Precis; Anne Cheng’s “Ornamentalism: A Feminist Theory for the Yellow Woman”

Citation:

Anlin Cheng, Anne. “Ornamentalism: A Feminist Theory for the Yellow Woman,” Critical Inquiry 44, no. 3 (Spring 2018): 415-446.

Thesis:

“ I offer ornamentalism as a conceptual lens through which to attend to the afterlife of a racialized and aestheticized object that remains very much an object…” 429

“ It is important to note that ornamentalism, as I am deploying it, does not refer to agential acts of self-performance or willful self-making. That is, as ornamentalism is a technology of personhood that mobilizes a racial logic that operates ornamentally rather than requiring—and often even suppressing—a biological body or nature, it is very different from a corpus of scholarship that sees sartorial practice as recuperative acts of self- naming or individualist performance. This is not a project about retrieving human agency, because the subject under discussion here (the yellow woman) is a seriously compromised subject and, in many instances, not a subject at all.” 429

Analysis:

In this article Cheng uses this opportunity to focus on another means of examining conceptual frameworks that speak to racial embodiment. Working off of scholars, Fanon and Spillers, she seeks to introduce another means of instructing an ‘otherized’ gaze to increase visual literacy connected to Asian or ‘yellow’ female bodies.
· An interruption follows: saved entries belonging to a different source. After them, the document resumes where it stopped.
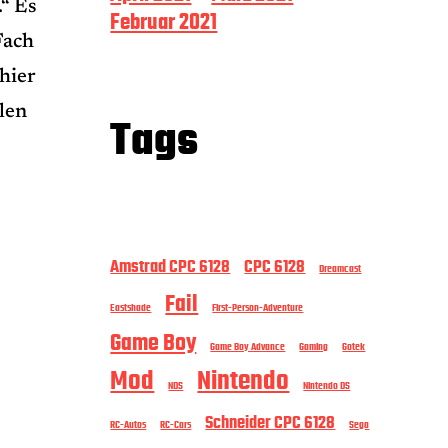
.“ Es
Februar 2021
Fach
hier
len
Tags
Amstrad CPC 6128
CPC 6128
Dreamcast
Fail
Eastshade
First-Person-Adventure
Game Boy
Game Boy Advance
Gaming
Gotek
Mod
Nintendo
NDS
Nintendo DS
Schneider CPC 6128
RC-Autos
RC-Cars
Sega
Beginning with the concept of the “hieroglyphics of the flesh”, Cheng uses this analogy to bring in conversations about the correlation between aesthetics and personhood. She curates and implements her own term ‘ornamentalism’ and places her theory to comment on the usefulness of constructions of the aesthetic to further understand the implementation of racial imaginaries to construct racial and gender biases. Focusing on Asiatic femininity, she uses the objectification and exoticization of Black femininity as a springboard to transfer and translate her ideas. Cheng speaks of using the lens of commodity and fetishism against itself. In this way, readers can begin to understand and process the racial, political purposes that guide the constructed imagery associated with a human figure. The ornament becomes the person and vise-versa.

Bringing together images of: late 19th century European ‘Japonisme’ through the works of Whistler, through Impressionists such as Claude Monet, Art Nouveau illustrators such as Privat-Livemont, and also introduces early modern photography through her use of Genthe’s images of Chinese women. Her knowledge of the changes in ‘high art’ towards the turn of the century (20th century) allow her to further her rhetorical analysis on the MET’s featured exhibition “China: Through the Looking Glass” in 2015. This amalgamation of aesthetic prowess provided Cheng with an opportunity to view many perspectives on the effects of Orientalism into the 21st century. With very few, if any, historical specificities and a reliance on postmodernism to free the show from the responsibility of reckoning with historical or cultural inaccuracies, the show held a dazzling and ‘othering’ effect. Fashion, art, context were very much dependent on postmodernism to move away from the stringent philosophies connected to Enlightenment. Cheng marks this statement on page 427 where she writes “…this exhibit disaggregates aesthetic pleasure from politics and reclaim postmodernism as cure to Orientalism…” Thus, this excusal of museal curatorial ‘accountability’ leads to a critique of political and cultural culpability and of the inorganic and almost mechanic corporeality of what Cheng refers to as “yellow womanhood”.

It is after the contextualization of this exhibition and of this concept of “yellow womanhood” that the reader is finally presented with the thesis of the argument and the definition of her coined term ‘ornamentalism’. She writes “ I offer ornamentalism as a conceptual lens through which to attend to the afterlife of a racialized and aestheticized object that remains very much an object…” (429). She defines the term as a homophonic echo of Orientalism, coined by Edward Said in the mid 1970s, and states that it serves, for her, the “conjoined presences of oriental, the feminine, and the decorative” while also “identifying a process whereby personhood is conceived and suggested (legally, materially, and imaginatively) through ornamental gestures…” (429). The remainder of the argument is used to apply the term, ornamentalism, either towards specific cases of fashion installation pieces within the museum’s exhibition (focusing on the materiality of Chinese porcelain) or towards an critical conversation about them implementation of her ornamentalist theory towards representations of Black femininity. In that respect her briefly rounds out her argument with the inclusion Black females by questioning how discussions of grief, violence, and slavery can also be a commentary on the decoration of corporeal brutality.